What is carpal tunnel syndrome?
Carpal tunnel syndrome (CTS) is a condition brought on by increased pressure on the median nerve at the wrist. In effect, it is a pinched nerve at the wrist. Symptoms may include numbness, tingling, and pain in the arm, hand, and fingers. There is a space in the wrist called the carpal tunnel where the median nerve and nine tendons pass from the forearm into the hand (see Figure 1). Carpal tunnel syndrome happens when pressure builds up from swelling in this tunnel and puts pressure on the nerve. When the pressure from the swelling becomes great enough to disturb the way the nerve works, numbness, tingling, and pain may be felt in the hand and fingers (see Figure 2).
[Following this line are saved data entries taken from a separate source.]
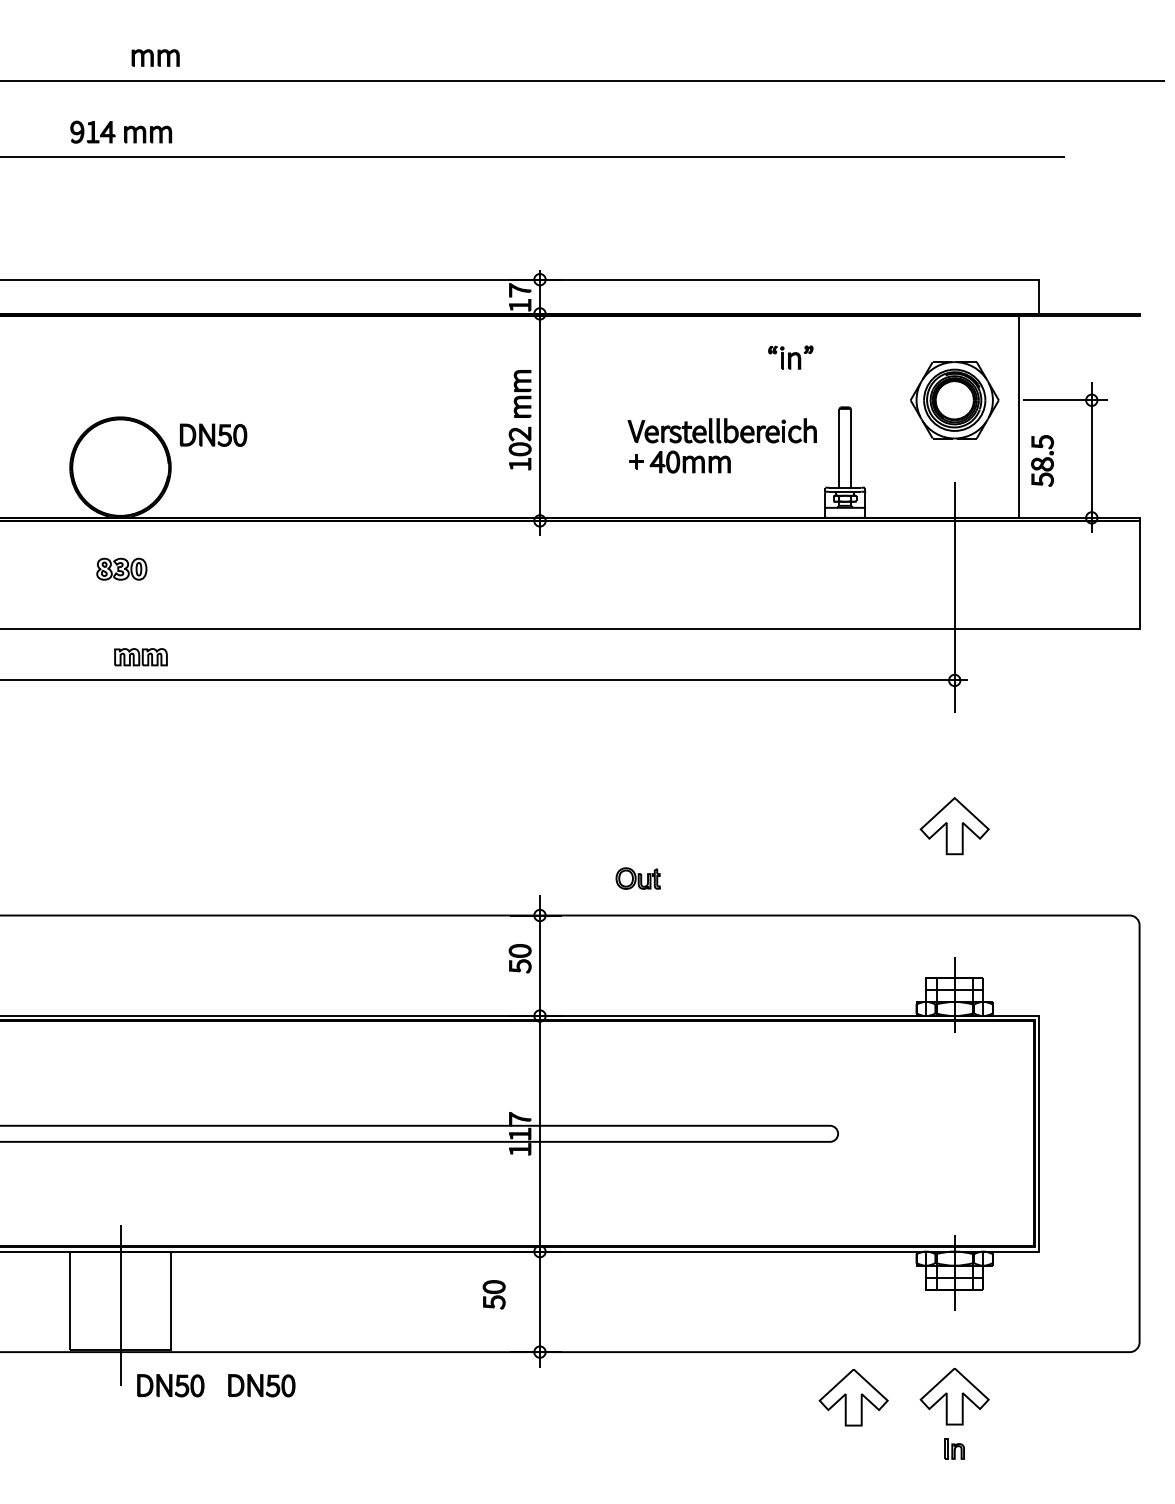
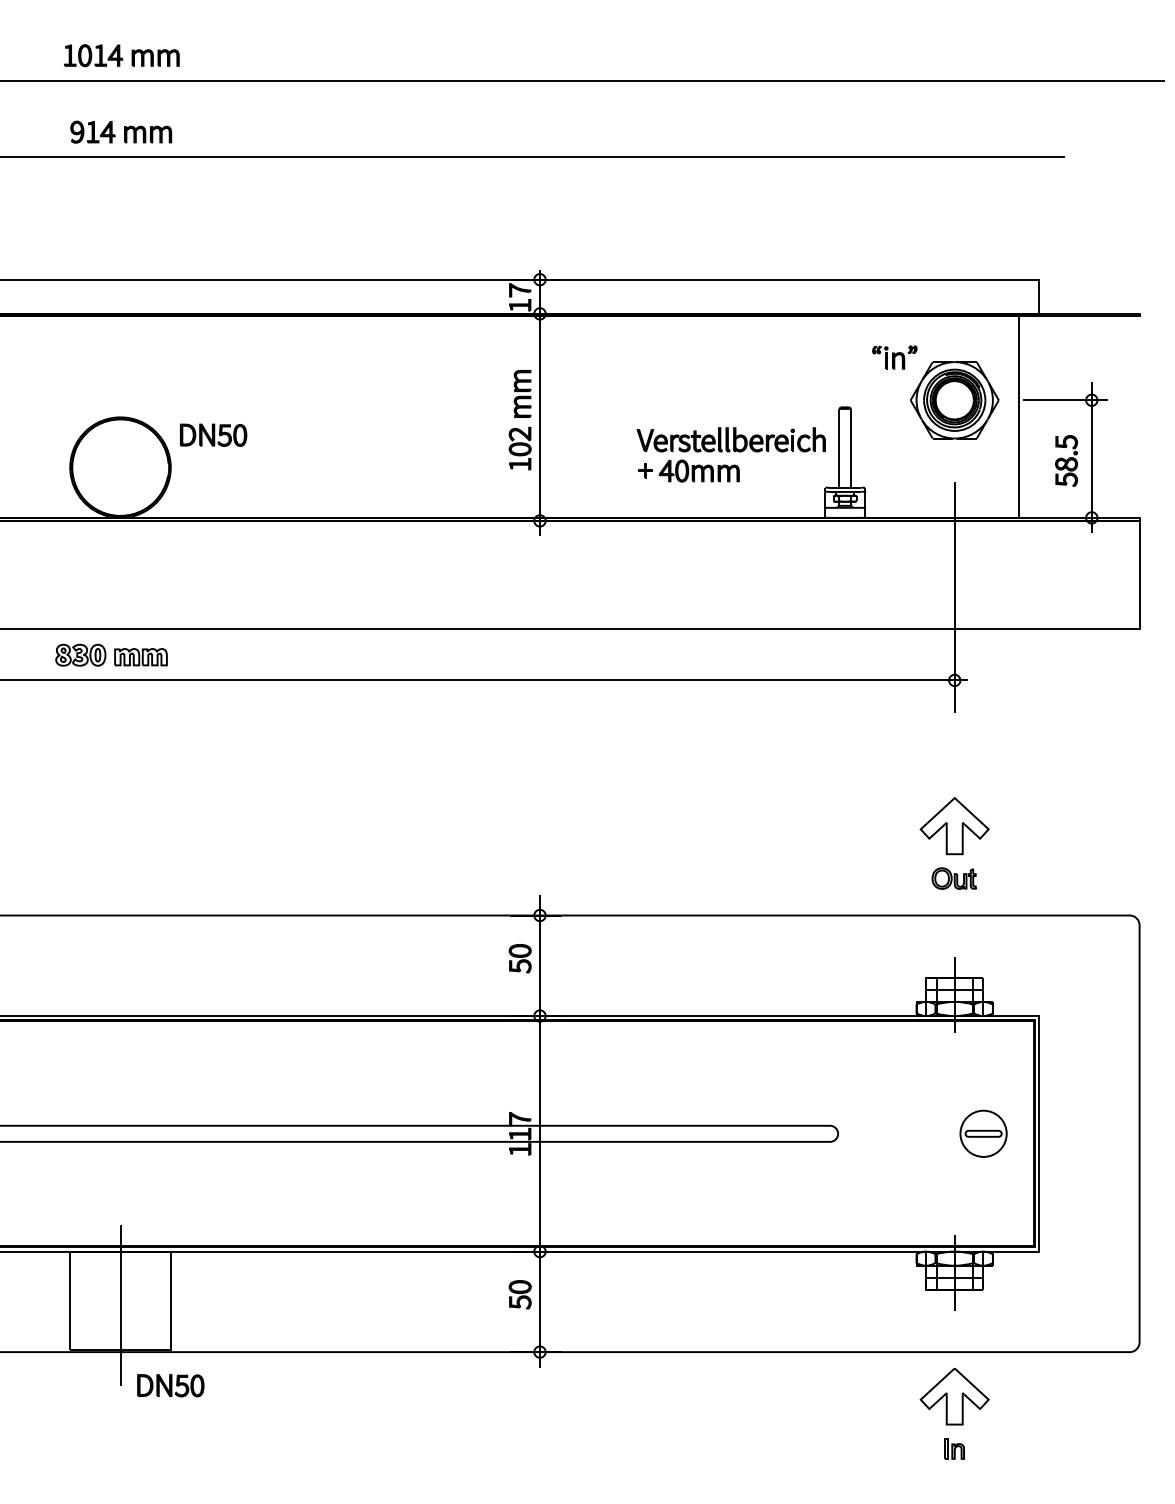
part at (93, 55): none -> present
part at (790, 357) position: (790, 357) -> (894, 357)
part at (721, 445) position: (721, 445) -> (730, 454)
part at (1042, 460) position: (1042, 460) -> (1066, 460)
part at (121, 568) position: (121, 568) -> (80, 654)
part at (637, 878) position: (637, 878) -> (953, 878)
part at (983, 1133): none -> present
part at (493, 1294) position: (493, 1294) -> (519, 1294)
part at (261, 1385): present -> none
part at (853, 1397): present -> none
What causes carpal tunnel syndrome?
Usually the cause is unknown. Pressure on the nerve can happen several ways: swelling of the lining of the flexor tendons, called tenosynovitis; joint dislocations, fractures, and arthritis can narrow the tunnel; and keeping the wrist bent for long periods of time. Fluid retention during pregnancy can cause swelling in the tunnel and symptoms of carpal tunnel syndrome, which often go away after delivery. Thyroid conditions, rheumatoid arthritis, and diabetes also can be associated with carpal tunnel syndrome. There may be a combination of causes.
Signs and symptoms of carpal tunnel syndrome
Carpal tunnel syndrome symptoms usually include pain, numbness, tingling, or a combination of the three. The numbness or tingling most often takes place in the thumb, index, middle, and ring fingers.